Pulse oximeters are useful medical devices that can measure the percentage of blood that is saturated with oxygen. These devices are extremely common in pre-hospital care due to their small size and portability. Larger variants are also frequently used in hospitals and clinics. Pulse oximeters have been used by medical professionals for several decades. More recently, these handy devices have started being made available to the general public.
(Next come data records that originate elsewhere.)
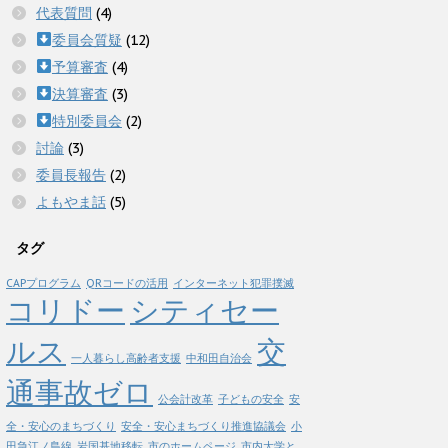
代表質問
(4)
委員会質疑
(12)
予算審査
(4)
決算審査
(3)
特別委員会
(2)
討論
(3)
委員長報告
(2)
よもやま話
(5)
タグ
CAPプログラム
QRコードの活用
インターネット犯罪撲滅
コリドー
シティセー
ルス
交
一人暮らし高齢者支援
中和田自治会
通事故ゼロ
公会計改革
子どもの安全
安
全・安心のまちづくり
安全・安心まちづくり推進協議会
小
田急江ノ島線
岩国基地移転
市のホームページ
市内大学と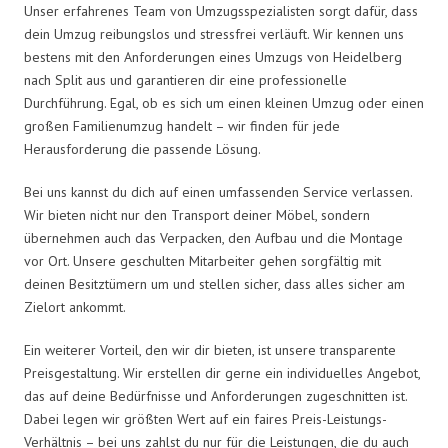
Unser erfahrenes Team von Umzugsspezialisten sorgt dafür, dass
dein Umzug reibungslos und stressfrei verläuft. Wir kennen uns
bestens mit den Anforderungen eines Umzugs von Heidelberg
nach Split aus und garantieren dir eine professionelle
Durchführung. Egal, ob es sich um einen kleinen Umzug oder einen
großen Familienumzug handelt – wir finden für jede
Herausforderung die passende Lösung.
Bei uns kannst du dich auf einen umfassenden Service verlassen.
Wir bieten nicht nur den Transport deiner Möbel, sondern
übernehmen auch das Verpacken, den Aufbau und die Montage
vor Ort. Unsere geschulten Mitarbeiter gehen sorgfältig mit
deinen Besitztümern um und stellen sicher, dass alles sicher am
Zielort ankommt.
Ein weiterer Vorteil, den wir dir bieten, ist unsere transparente
Preisgestaltung. Wir erstellen dir gerne ein individuelles Angebot,
das auf deine Bedürfnisse und Anforderungen zugeschnitten ist.
Dabei legen wir größten Wert auf ein faires Preis-Leistungs-
Verhältnis – bei uns zahlst du nur für die Leistungen, die du auch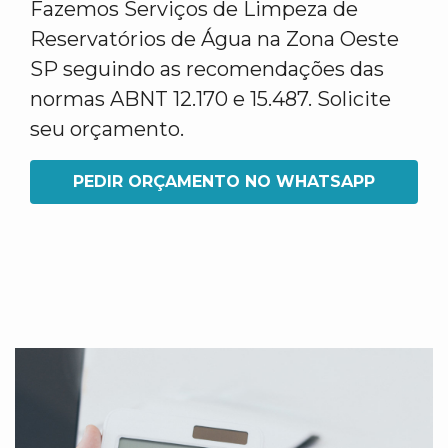
Fazemos Serviços de Limpeza de
Reservatórios de Água na Zona Oeste
SP seguindo as recomendações das
normas ABNT 12.170 e 15.487. Solicite
seu orçamento.
PEDIR ORÇAMENTO NO WHATSAPP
Many companies have begun selling pulse oximeters for home use. These home pulse oximeters are available in many formats ranging from sports watches with built-in pulse oximeters, to stand-alone units. The benefit of having these handy devices available to the public is that people are able to monitor their own blood oxygen saturation at home. This is something that can be useful for people who suffer from respiratory conditions as well as for athletes. In some cases it can even help monitoring Covid-19 symptoms. However, behind this benefit hides several limitations that the majority of nonprofessional consumers will be completely oblivious to.
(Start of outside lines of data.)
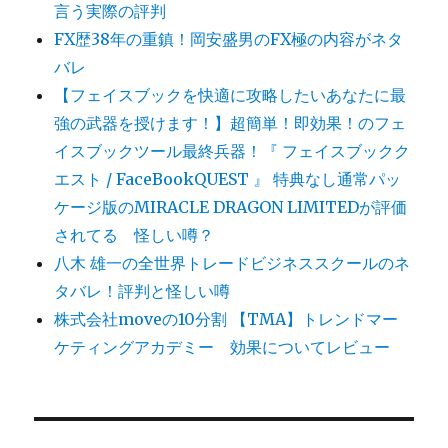
言う実際の評判
FX歴38年の重鎮！岡安盛男のFX極の内容がネタ
バレ
【フェイスブックを快適に攻略したいあなたに最
強の武器を授けます！】超簡単！即効果！のフェ
イスブックツール最終兵器！『 フェイスブックク
エスト / FaceBookQUEST 』 特典なし通常パッ
ケージ版のMIRACLE DRAGON LIMITEDが評価
されてる 怪しい噂？
八木 雄一の全世界トレードビジネススクールのネ
タバレ！評判と怪しい噂
株式会社moveの10分割 【TMA】トレンドマー
ケティングアカデミー 効果についてレビュー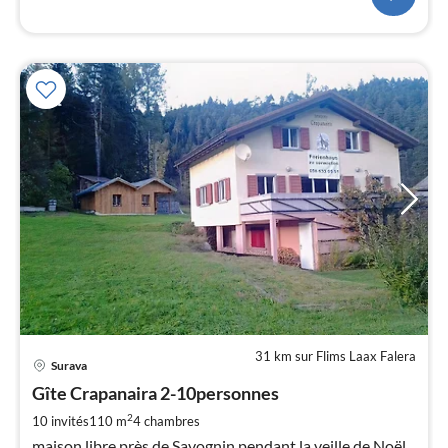
31 km sur Flims Laax Falera
Pri
Surava
à
Gîte Crapanaira 2-10personnes
par
de
2
10 invités
110 m
4
chambres
1
maison libre près de Savognin pendant la veille de Noël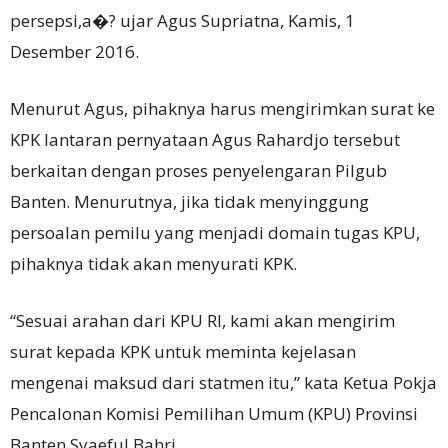
persepsi,a�? ujar Agus Supriatna, Kamis, 1
Desember 2016.
Menurut Agus, pihaknya harus mengirimkan surat ke
KPK lantaran pernyataan Agus Rahardjo tersebut
berkaitan dengan proses penyelengaran Pilgub
Banten. Menurutnya, jika tidak menyinggung
persoalan pemilu yang menjadi domain tugas KPU,
pihaknya tidak akan menyurati KPK.
“Sesuai arahan dari KPU RI, kami akan mengirim
surat kepada KPK untuk meminta kejelasan
mengenai maksud dari statmen itu,” kata Ketua Pokja
Pencalonan Komisi Pemilihan Umum (KPU) Provinsi
Banten Syaeful Bahri.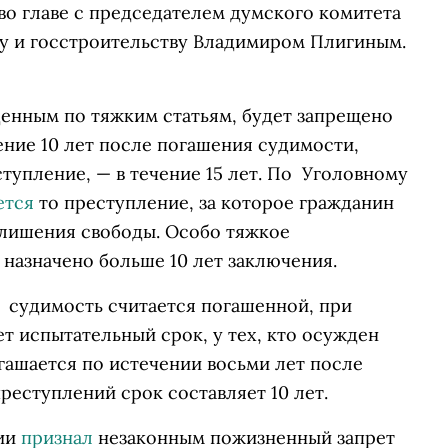
во главе с председателем думского комитета
у и госстроительству Владимиром Плигиным.
денным по тяжким статьям, будет запрещено
ение 10 лет после погашения судимости,
ступление, — в течение 15 лет. По Уголовному
ется
то преступление, за которое гражданин
 лишения свободы. Особо тяжкое
 назначено больше 10 лет заключения.
, судимость считается погашенной, при
ет испытательный срок, у тех, кто осужден
гашается по истечении восьми лет после
реступлений срок составляет 10 лет.
сии
признал
незаконным пожизненный запрет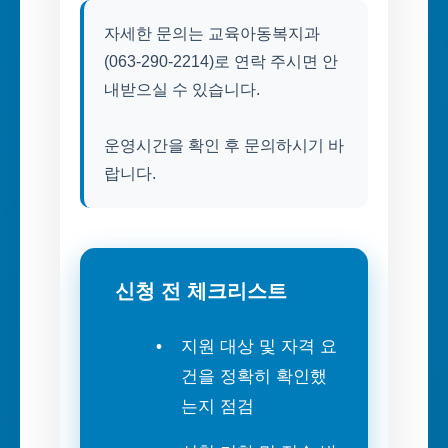
자세한 문의는 교육아동복지과
(063-290-2214)로 연락 주시면 안
내받으실 수 있습니다.
운영시간을 확인 후 문의하시기 바
랍니다.
신청 전 체크리스트
지원 대상 및 자격 요
건을 정확히 확인했
는지 점검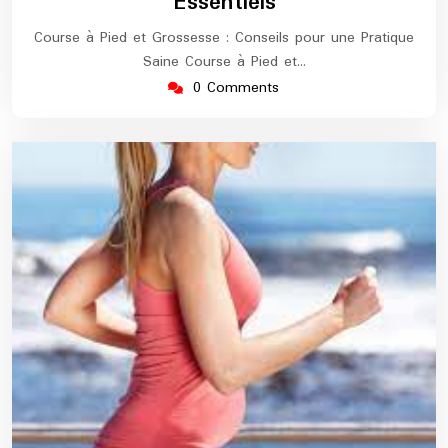
Essentiels
Course à Pied et Grossesse : Conseils pour une Pratique
Saine Course à Pied et…
0 Comments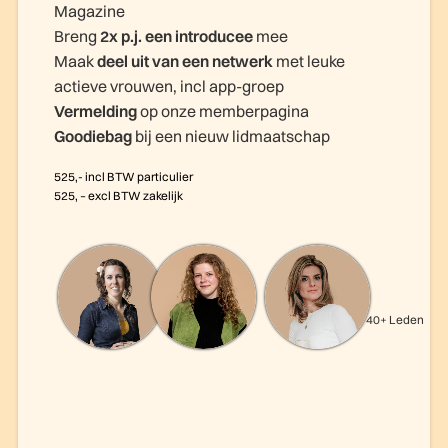
Magazine
Breng
2x p.j. een introducee
mee
Maak
deel uit van een netwerk
met leuke
actieve vrouwen, incl app-groep
Vermelding
op onze memberpagina
Goodiebag
bij een nieuw lidmaatschap
525,- incl BTW particulier
525, – excl BTW zakelijk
Limmitations of home pulse oximetry:
The first issue with home pulse oximetry is accuracy. A very large percentage of pulse oximeters that are sold for home use are not approved by any regulatory organizations. As such, the accuracy of their measurements can be very poor. When compared with models that are certified for hospital and pre-hospital use, these pulse oximeters may display wildly different and inaccurate results. A study conducted on 6 inexpensive pulse oximeter models demonstrated that of the six models tested, 4 were inaccurate by over 6%. For comparison, the safe range for blood oxygen readings is generally between 95% and 100% (a 5% range).
Another limitation of all pulse oximeters is that correctly interpreting their results requires a certain degree of medical training and knowledge. Pulse oximeters don’t directly measure the oxygen in the blood. Instead, they measure the percentage of blood that is saturated. They can’t tell you if your blood is saturated with oxygen, or something else. This can be particularly life-threatening if a person’s blood is saturated with carbon monoxide (CO). Since carbon monoxide bonds with blood even better than oxygen, it can block oxygen from being circulated in the bloodstream. If that person were to take a pulse oximeter reading, it would likely show 100% which would give the person false comfort. Instead of getting the help they need, they would become more and more hypoxic (oxygen-deficient) and could pass out or die.
Healthcare professionals are trained to consider the possibility of blood being saturated with other substances, but many consumers don’t even know that such a thing is possible. For these reasons, pulse oximeter use by the general public has the potential to be hazardous.